(DATA TO EXAMINE):
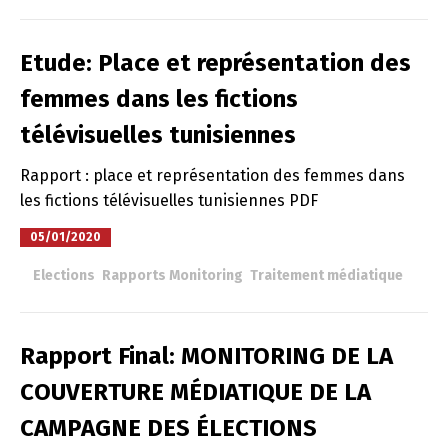
Etude: Place et représentation des
femmes dans les fictions
télévisuelles tunisiennes
Rapport : place et représentation des femmes dans
les fictions télévisuelles tunisiennes PDF
05/01/2020
à
Elections
,
Rapports Monitoring
,
Traitement médiatique
Rapport Final: MONITORING DE LA
COUVERTURE MÉDIATIQUE DE LA
CAMPAGNE DES ÉLECTIONS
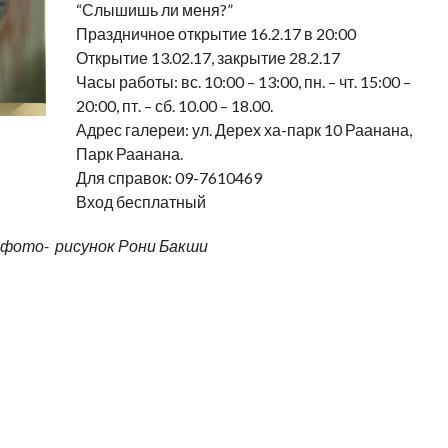
“Слышишь ли меня?”
Праздничное открытие 16.2.17 в 20:00
Открытие 13.02.17, закрытие 28.2.17
Часы работы: вс. 10:00 – 13:00, пн. – чт. 15:00 –
20:00, пт. – сб. 10.00 – 18.00.
Адрес галереи: ул. Дерех ха-парк 10 Раанана,
Парк Раанана.
Для справок: 09-7610469
Вход бесплатный
 фото- рисунок Рони Бакши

(ASSIGNMENT):
Convert the lines of both entries above into a JSON list of strings, one string per line, with no strings for blank lines. Leave the pictures out.

(COMPLETED EXERCISE):
[
  "Etude: Place et représentation des",
  "femmes dans les fictions",
  "télévisuelles tunisiennes",
  "Rapport : place et représentation des femmes dans",
  "les fictions télévisuelles tunisiennes PDF",
  "05/01/2020",
  "à",
  "Elections",
  ",",
  "Rapports Monitoring",
  ",",
  "Traitement médiatique",
  "Rapport Final: MONITORING DE LA",
  "COUVERTURE MÉDIATIQUE DE LA",
  "CAMPAGNE DES ÉLECTIONS",
  "“Слышишь ли меня?”",
  "Праздничное открытие 16.2.17 в 20:00",
  "Открытие 13.02.17, закрытие 28.2.17",
  "Часы работы: вс. 10:00 – 13:00, пн. – чт. 15:00 –",
  "20:00, пт. – сб. 10.00 – 18.00.",
  "Адрес галереи: ул. Дерех ха-парк 10 Раанана,",
  "Парк Раанана.",
  "Для справок: 09-7610469",
  "Вход бесплатный",
  " фото- рисунок Рони Бакши"
]